• Material for this task
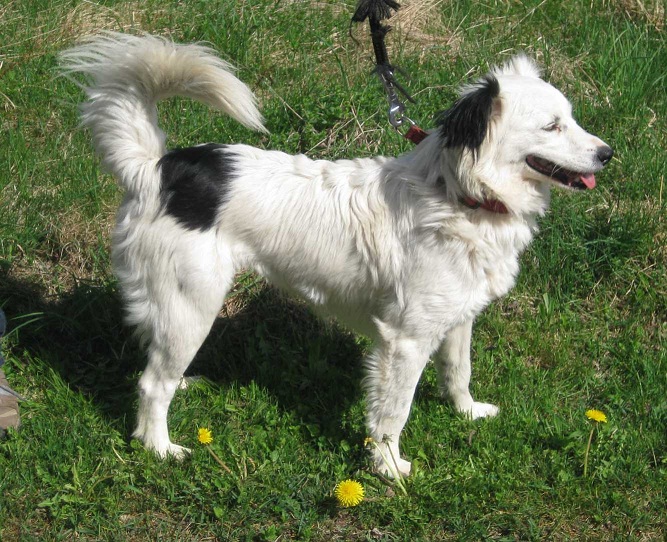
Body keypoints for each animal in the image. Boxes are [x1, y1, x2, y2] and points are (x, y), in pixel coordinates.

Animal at [60, 32, 612, 476]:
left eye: (571, 119)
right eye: (551, 126)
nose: (608, 154)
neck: (459, 195)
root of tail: (157, 168)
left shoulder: (456, 319)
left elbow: (459, 372)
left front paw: (467, 413)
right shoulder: (406, 341)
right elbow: (393, 412)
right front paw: (388, 469)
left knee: (156, 362)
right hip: (192, 304)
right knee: (152, 382)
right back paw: (158, 447)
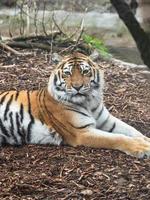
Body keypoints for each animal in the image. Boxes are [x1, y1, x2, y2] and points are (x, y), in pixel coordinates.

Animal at [0, 51, 150, 158]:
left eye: (85, 71)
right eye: (67, 73)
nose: (77, 87)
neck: (89, 102)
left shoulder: (107, 120)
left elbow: (133, 130)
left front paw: (146, 140)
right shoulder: (82, 132)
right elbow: (116, 138)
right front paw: (142, 147)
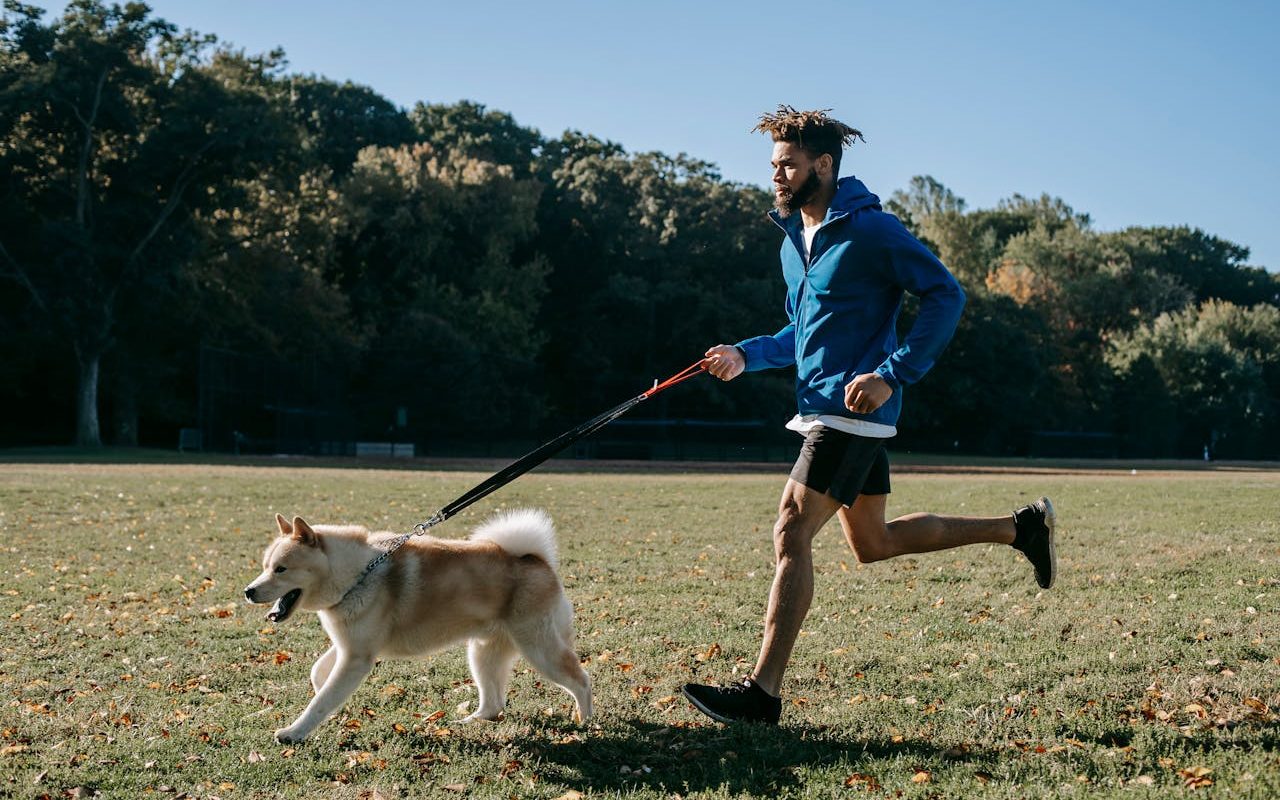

• Description of the task
The lines from the one containing "neck: (459, 195)" through the end of the data above are to be copied exactly, both ends included, and pictures are to be omitted.

• Exercise solution
neck: (459, 195)
root of tail: (157, 168)
left shoulder: (456, 319)
left elbow: (459, 372)
left front paw: (467, 413)
right shoulder: (406, 341)
right elbow: (393, 412)
right front paw: (388, 469)
left knee: (156, 362)
right hip: (192, 304)
right knee: (152, 382)
right back paw: (158, 447)
Body keypoints for each animal in the image. Boxes are [x1, y1, x2, y2] and points are (x, y), in pixel coordinates.

Animal at [0, 51, 150, 158]:
left eye: (85, 71)
right eye: (67, 73)
nose: (77, 87)
neck: (89, 102)
left shoulder: (107, 120)
left elbow: (133, 130)
left front paw: (146, 140)
right shoulder: (82, 132)
right elbow: (116, 138)
right front paw: (142, 147)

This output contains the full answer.